• TASK DESCRIPTION
Of all the lines in the entries below, give again exactly those starting at the line containing "(fp_line (start 2.799 -4.9) (end 5 -4.9) (stroke (width 0.127)" and ending at the line containing "(fp_line (start 5 4.9) (end 5", both ends included, and no others.

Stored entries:
----------------------------------------
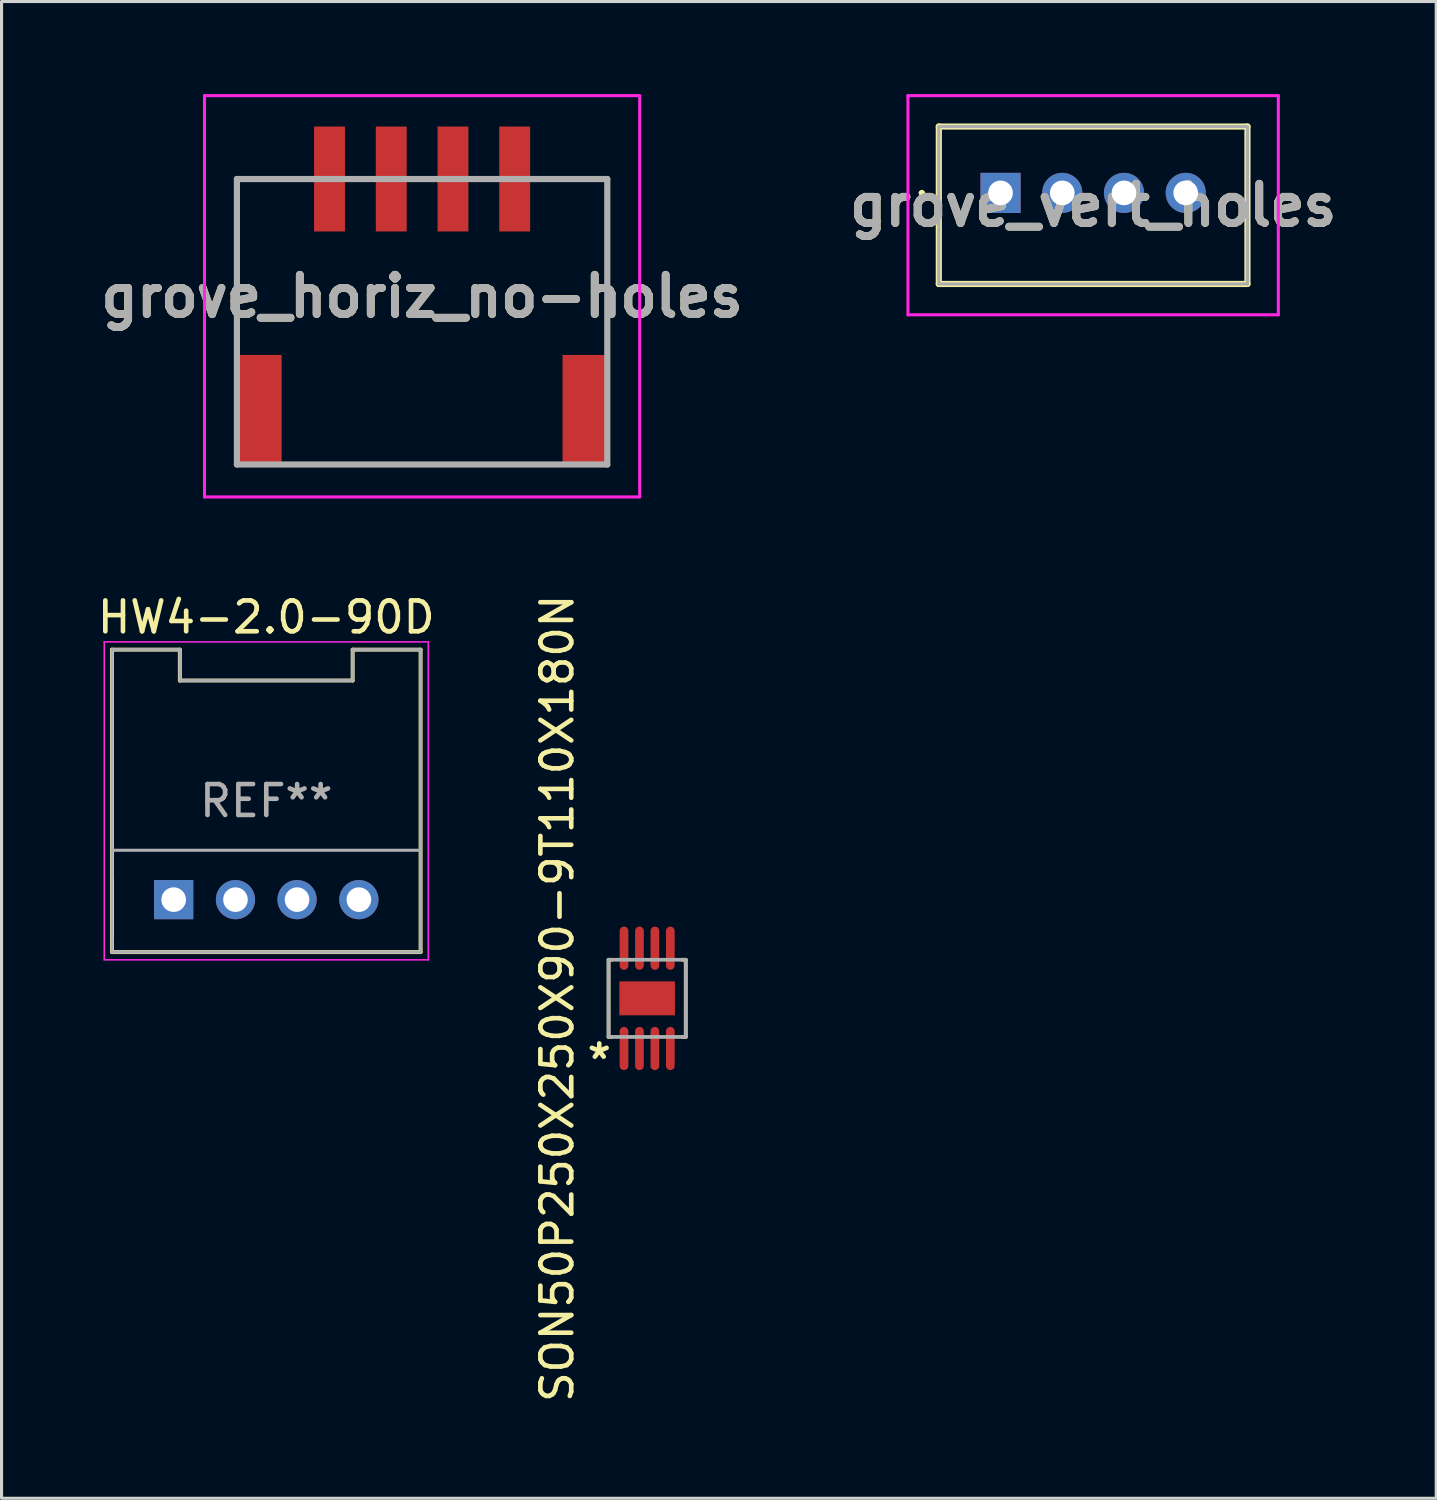
<source format=kicad_pcb>
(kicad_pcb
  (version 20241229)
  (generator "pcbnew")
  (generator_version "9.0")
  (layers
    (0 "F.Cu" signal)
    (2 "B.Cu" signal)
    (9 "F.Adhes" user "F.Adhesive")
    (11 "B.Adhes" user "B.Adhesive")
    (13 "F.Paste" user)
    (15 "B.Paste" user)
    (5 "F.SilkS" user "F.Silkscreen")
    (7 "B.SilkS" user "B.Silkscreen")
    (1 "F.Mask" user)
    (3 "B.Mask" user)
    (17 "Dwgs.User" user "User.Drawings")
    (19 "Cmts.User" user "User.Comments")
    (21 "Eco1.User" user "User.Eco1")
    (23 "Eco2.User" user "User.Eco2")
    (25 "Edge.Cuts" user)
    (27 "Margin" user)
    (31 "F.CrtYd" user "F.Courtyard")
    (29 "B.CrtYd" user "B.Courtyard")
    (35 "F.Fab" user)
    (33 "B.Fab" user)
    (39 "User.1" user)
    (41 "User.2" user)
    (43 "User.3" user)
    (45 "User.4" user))
  (footprint "grove_vert_holes"
    (layer "F.Cu")
    (at 29.367 3.2)
    (property "Reference" "grove_vert_holes" (at 3 0.4 0) (layer "F.SilkS") (effects (font (size 1.27 1.27) (thickness 0.254))))
    (attr through_hole)
    (fp_line (start -2.6 0) (end -2.6 0) (stroke (width 0.1) (type solid)) (layer "F.SilkS"))
    (fp_line (start -2.5 0) (end -2.5 0) (stroke (width 0.1) (type solid)) (layer "F.SilkS"))
    (fp_line (start -2 -2.15) (end 8 -2.15) (stroke (width 0.2) (type solid)) (layer "F.SilkS"))
    (fp_line (start -2 2.95) (end -2 -2.15) (stroke (width 0.2) (type solid)) (layer "F.SilkS"))
    (fp_line (start 8 -2.15) (end 8 2.95) (stroke (width 0.2) (type solid)) (layer "F.SilkS"))
    (fp_line (start 8 2.95) (end -2 2.95) (stroke (width 0.2) (type solid)) (layer "F.SilkS"))
    (fp_arc (start -2.6 0) (mid -2.55 -0.05) (end -2.5 0) (stroke (width 0.1) (type solid)) (layer "F.SilkS"))
    (fp_arc (start -2.5 0) (mid -2.55 0.05) (end -2.6 0) (stroke (width 0.1) (type solid)) (layer "F.SilkS"))
    (fp_line (start -3 -3.15) (end 9 -3.15) (stroke (width 0.1) (type solid)) (layer "F.CrtYd"))
    (fp_line (start -3 3.95) (end -3 -3.15) (stroke (width 0.1) (type solid)) (layer "F.CrtYd"))
    (fp_line (start 9 -3.15) (end 9 3.95) (stroke (width 0.1) (type solid)) (layer "F.CrtYd"))
    (fp_line (start 9 3.95) (end -3 3.95) (stroke (width 0.1) (type solid)) (layer "F.CrtYd"))
    (fp_line (start -2 -2.15) (end 8 -2.15) (stroke (width 0.1) (type solid)) (layer "F.Fab"))
    (fp_line (start -2 2.95) (end -2 -2.15) (stroke (width 0.1) (type solid)) (layer "F.Fab"))
    (fp_line (start 8 -2.15) (end 8 2.95) (stroke (width 0.1) (type solid)) (layer "F.Fab"))
    (fp_line (start 8 2.95) (end -2 2.95) (stroke (width 0.1) (type solid)) (layer "F.Fab"))
    (fp_text user "${REFERENCE}" (at 3 0.4 0) (layer "F.Fab") (effects (font (size 1.27 1.27) (thickness 0.254))))
    (pad "1" thru_hole rect (at 0 0) (size 1.3 1.3) (drill 0.8) (layers "*.Cu" "*.Mask"))
    (pad "2" thru_hole circle (at 2 0) (size 1.3 1.3) (drill 0.8) (layers "*.Cu" "*.Mask"))
    (pad "3" thru_hole circle (at 4 0) (size 1.3 1.3) (drill 0.8) (layers "*.Cu" "*.Mask"))
    (pad "4" thru_hole circle (at 6 0) (size 1.3 1.3) (drill 0.8) (layers "*.Cu" "*.Mask")))
  (footprint "SON50P250X250X90-9T110X180N"
    (layer "F.Cu")
    (at 17.918 29.296)
    (property "Reference" "SON50P250X250X90-9T110X180N" (at -2.915 0 90) (layer "F.SilkS") (effects (font (size 1 1) (thickness 0.15))))
    (attr smd)
    (fp_line (start -1.25 -1.25) (end -1.145 -1.25) (stroke (width 0.12) (type solid)) (layer "F.SilkS"))
    (fp_line (start -1.25 1.25) (end -1.25 -1.25) (stroke (width 0.12) (type solid)) (layer "F.SilkS"))
    (fp_line (start -1.145 1.25) (end -1.25 1.25) (stroke (width 0.12) (type solid)) (layer "F.SilkS"))
    (fp_line (start 1.145 1.25) (end 1.25 1.25) (stroke (width 0.12) (type solid)) (layer "F.SilkS"))
    (fp_line (start 1.25 -1.25) (end 1.145 -1.25) (stroke (width 0.12) (type solid)) (layer "F.SilkS"))
    (fp_line (start 1.25 1.25) (end 1.25 -1.25) (stroke (width 0.12) (type solid)) (layer "F.SilkS"))
    (fp_line (start -1.25 -1.25) (end 1.25 -1.25) (stroke (width 0.12) (type solid)) (layer "F.Fab"))
    (fp_line (start -1.25 1.25) (end -1.25 -1.25) (stroke (width 0.12) (type solid)) (layer "F.Fab"))
    (fp_line (start 1.25 -1.25) (end 1.25 1.25) (stroke (width 0.12) (type solid)) (layer "F.Fab"))
    (fp_line (start 1.25 1.25) (end -1.25 1.25) (stroke (width 0.12) (type solid)) (layer "F.Fab"))
    (fp_text user "*" (at -2.032 2.591 0) (unlocked yes) (layer "F.SilkS") (effects (font (size 1 1) (thickness 0.15)) (justify left bottom)))
    (pad "1" smd oval (at -0.75 1.625 90) (size 1.4 0.282) (layers "F.Cu" "F.Mask" "F.Paste"))
    (pad "2" smd oval (at -0.25 1.625 90) (size 1.4 0.282) (layers "F.Cu" "F.Mask" "F.Paste"))
    (pad "3" smd oval (at 0.25 1.625 90) (size 1.4 0.282) (layers "F.Cu" "F.Mask" "F.Paste"))
    (pad "4" smd oval (at 0.75 1.625 90) (size 1.4 0.282) (layers "F.Cu" "F.Mask" "F.Paste"))
    (pad "5" smd oval (at 0.75 -1.625 90) (size 1.4 0.282) (layers "F.Cu" "F.Mask" "F.Paste"))
    (pad "6" smd oval (at 0.25 -1.625 90) (size 1.4 0.282) (layers "F.Cu" "F.Mask" "F.Paste"))
    (pad "7" smd oval (at -0.25 -1.625 90) (size 1.4 0.282) (layers "F.Cu" "F.Mask" "F.Paste"))
    (pad "8" smd oval (at -0.75 -1.625 90) (size 1.4 0.282) (layers "F.Cu" "F.Mask" "F.Paste"))
    (pad "9" smd rect (at 0 0 90) (size 1.1 1.8) (layers "F.Cu" "F.Mask" "F.Paste")))
  (footprint "grove_horiz_no-holes"
    (layer "F.Cu")
    (at 10.626 6.55)
    (property "Reference" "grove_horiz_no-holes" (at 0 0 0) (layer "F.SilkS") (effects (font (size 1.27 1.27) (thickness 0.254))))
    (attr smd)
    (fp_line (start -6 -3.8) (end -3.8 -3.8) (stroke (width 0.1) (type solid)) (layer "F.SilkS"))
    (fp_line (start -6 1.425) (end -6 -3.8) (stroke (width 0.1) (type solid)) (layer "F.SilkS"))
    (fp_line (start -4.2 5.45) (end 4.2 5.45) (stroke (width 0.1) (type solid)) (layer "F.SilkS"))
    (fp_line (start 6 -3.8) (end 3.8 -3.8) (stroke (width 0.1) (type solid)) (layer "F.SilkS"))
    (fp_line (start 6 1.425) (end 6 -3.8) (stroke (width 0.1) (type solid)) (layer "F.SilkS"))
    (fp_line (start -7.05 -6.5) (end 7.05 -6.5) (stroke (width 0.1) (type solid)) (layer "F.CrtYd"))
    (fp_line (start -7.05 6.5) (end -7.05 -6.5) (stroke (width 0.1) (type solid)) (layer "F.CrtYd"))
    (fp_line (start 7.05 -6.5) (end 7.05 6.5) (stroke (width 0.1) (type solid)) (layer "F.CrtYd"))
    (fp_line (start 7.05 6.5) (end -7.05 6.5) (stroke (width 0.1) (type solid)) (layer "F.CrtYd"))
    (fp_line (start -6 -3.8) (end 6 -3.8) (stroke (width 0.2) (type solid)) (layer "F.Fab"))
    (fp_line (start -6 5.45) (end -6 -3.8) (stroke (width 0.2) (type solid)) (layer "F.Fab"))
    (fp_line (start 6 -3.8) (end 6 5.45) (stroke (width 0.2) (type solid)) (layer "F.Fab"))
    (fp_line (start 6 5.45) (end -6 5.45) (stroke (width 0.2) (type solid)) (layer "F.Fab"))
    (fp_text user "${REFERENCE}" (at 0 0 0) (layer "F.Fab") (effects (font (size 1.27 1.27) (thickness 0.254))))
    (pad "1" smd rect (at -3 -3.8) (size 1 3.4) (layers "F.Cu" "F.Mask" "F.Paste"))
    (pad "2" smd rect (at -1 -3.8) (size 1 3.4) (layers "F.Cu" "F.Mask" "F.Paste"))
    (pad "3" smd rect (at 1 -3.8) (size 1 3.4) (layers "F.Cu" "F.Mask" "F.Paste"))
    (pad "4" smd rect (at 3 -3.8) (size 1 3.4) (layers "F.Cu" "F.Mask" "F.Paste"))
    (pad "MP1" smd rect (at -5.3 3.7) (size 1.5 3.6) (layers "F.Cu" "F.Mask" "F.Paste"))
    (pad "MP2" smd rect (at 5.3 3.7) (size 1.5 3.6) (layers "F.Cu" "F.Mask" "F.Paste")))
  (footprint "HW4-2.0-90D"
    (layer "F.Cu")
    (at 5.577 22.898)
    (property "Reference" "HW4-2.0-90D" (at 0 -5.95 0) (layer "F.SilkS") (effects (font (size 1 1) (thickness 0.15))))
    (attr exclude_from_pos_files exclude_from_bom)
    (fp_line (start -5.001 -4.9) (end -2.8 -4.9) (stroke (width 0.127) (type solid)) (layer "F.SilkS"))
    (fp_line (start -5 -4.9) (end -5 4.9) (stroke (width 0.127) (type solid)) (layer "F.SilkS"))
    (fp_line (start -4.999 2.502) (end -4.999 4.498) (stroke (width 0.127) (type solid)) (layer "F.SilkS"))
    (fp_line (start -2.8 -4.9) (end -2.8 -3.899) (stroke (width 0.127) (type solid)) (layer "F.SilkS"))
    (fp_line (start -2.799 -3.9) (end 2.799 -3.9) (stroke (width 0.127) (type solid)) (layer "F.SilkS"))
    (fp_line (start 2.799 -4.9) (end 5 -4.9) (stroke (width 0.127) (type solid)) (layer "F.SilkS"))
    (fp_line (start 2.799 -3.899) (end 2.799 -4.9) (stroke (width 0.127) (type solid)) (layer "F.SilkS"))
    (fp_line (start 5 -4.9) (end 5 4.9) (stroke (width 0.127) (type solid)) (layer "F.SilkS"))
    (fp_line (start 5 4.9) (end -5 4.9) (stroke (width 0.127) (type solid)) (layer "F.SilkS"))
    (fp_line (start -5.25 -5.15) (end -5.25 5.15) (stroke (width 0.05) (type solid)) (layer "F.CrtYd"))
    (fp_line (start -5.25 5.15) (end 5.25 5.15) (stroke (width 0.05) (type solid)) (layer "F.CrtYd"))
    (fp_line (start 5.25 -5.15) (end -5.25 -5.15) (stroke (width 0.05) (type solid)) (layer "F.CrtYd"))
    (fp_line (start 5.25 5.15) (end 5.25 -5.15) (stroke (width 0.05) (type solid)) (layer "F.CrtYd"))
    (fp_line (start -5 -4.9) (end -2.799 -4.9) (stroke (width 0.1) (type solid)) (layer "F.Fab"))
    (fp_line (start -5 1.6) (end 5 1.6) (stroke (width 0.1) (type solid)) (layer "F.Fab"))
    (fp_line (start -5 4.9) (end -5 -4.9) (stroke (width 0.1) (type solid)) (layer "F.Fab"))
    (fp_line (start -5 4.9) (end 5 4.9) (stroke (width 0.1) (type solid)) (layer "F.Fab"))
    (fp_line (start -2.799 -4.9) (end -2.799 -3.899) (stroke (width 0.1) (type solid)) (layer "F.Fab"))
    (fp_line (start -2.799 -3.899) (end 2.799 -3.899) (stroke (width 0.1) (type solid)) (layer "F.Fab"))
    (fp_line (start 2.799 -4.9) (end 5 -4.9) (stroke (width 0.1) (type solid)) (layer "F.Fab"))
    (fp_line (start 2.799 -3.899) (end 2.799 -4.9) (stroke (width 0.1) (type solid)) (layer "F.Fab"))
    (fp_line (start 5 4.9) (end 5 -4.9) (stroke (width 0.1) (type solid)) (layer "F.Fab"))
    (fp_text user "REF**" (at 0 0 0) (layer "F.Fab") (effects (font (size 1 1) (thickness 0.15))))
    (pad "1" thru_hole rect (at -3 3.2) (size 1.27 1.27) (drill 0.798) (layers "*.Cu" "*.Mask"))
    (pad "2" thru_hole circle (at -0.998 3.2) (size 1.27 1.27) (drill 0.798) (layers "*.Cu" "*.Mask"))
    (pad "3" thru_hole circle (at 0.998 3.2) (size 1.27 1.27) (drill 0.798) (layers "*.Cu" "*.Mask"))
    (pad "4" thru_hole circle (at 3 3.2) (size 1.27 1.27) (drill 0.798) (layers "*.Cu" "*.Mask")))
  (gr_rect
    (start -3 -3)
    (end 43.483 45.493)
    (stroke (width 0.1) (type default))
    (fill no)
    (layer "Edge.Cuts")))
</source>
----------------------------------------
• ANSWER TO THE PROBLEM
    (fp_line (start 2.799 -4.9) (end 5 -4.9) (stroke (width 0.127) (type solid)) (layer "F.SilkS"))
    (fp_line (start 2.799 -3.899) (end 2.799 -4.9) (stroke (width 0.127) (type solid)) (layer "F.SilkS"))
    (fp_line (start 5 -4.9) (end 5 4.9) (stroke (width 0.127) (type solid)) (layer "F.SilkS"))
    (fp_line (start 5 4.9) (end -5 4.9) (stroke (width 0.127) (type solid)) (layer "F.SilkS"))
    (fp_line (start -5.25 -5.15) (end -5.25 5.15) (stroke (width 0.05) (type solid)) (layer "F.CrtYd"))
    (fp_line (start -5.25 5.15) (end 5.25 5.15) (stroke (width 0.05) (type solid)) (layer "F.CrtYd"))
    (fp_line (start 5.25 -5.15) (end -5.25 -5.15) (stroke (width 0.05) (type solid)) (layer "F.CrtYd"))
    (fp_line (start 5.25 5.15) (end 5.25 -5.15) (stroke (width 0.05) (type solid)) (layer "F.CrtYd"))
    (fp_line (start -5 -4.9) (end -2.799 -4.9) (stroke (width 0.1) (type solid)) (layer "F.Fab"))
    (fp_line (start -5 1.6) (end 5 1.6) (stroke (width 0.1) (type solid)) (layer "F.Fab"))
    (fp_line (start -5 4.9) (end -5 -4.9) (stroke (width 0.1) (type solid)) (layer "F.Fab"))
    (fp_line (start -5 4.9) (end 5 4.9) (stroke (width 0.1) (type solid)) (layer "F.Fab"))
    (fp_line (start -2.799 -4.9) (end -2.799 -3.899) (stroke (width 0.1) (type solid)) (layer "F.Fab"))
    (fp_line (start -2.799 -3.899) (end 2.799 -3.899) (stroke (width 0.1) (type solid)) (layer "F.Fab"))
    (fp_line (start 2.799 -4.9) (end 5 -4.9) (stroke (width 0.1) (type solid)) (layer "F.Fab"))
    (fp_line (start 2.799 -3.899) (end 2.799 -4.9) (stroke (width 0.1) (type solid)) (layer "F.Fab"))
    (fp_line (start 5 4.9) (end 5 -4.9) (stroke (width 0.1) (type solid)) (layer "F.Fab"))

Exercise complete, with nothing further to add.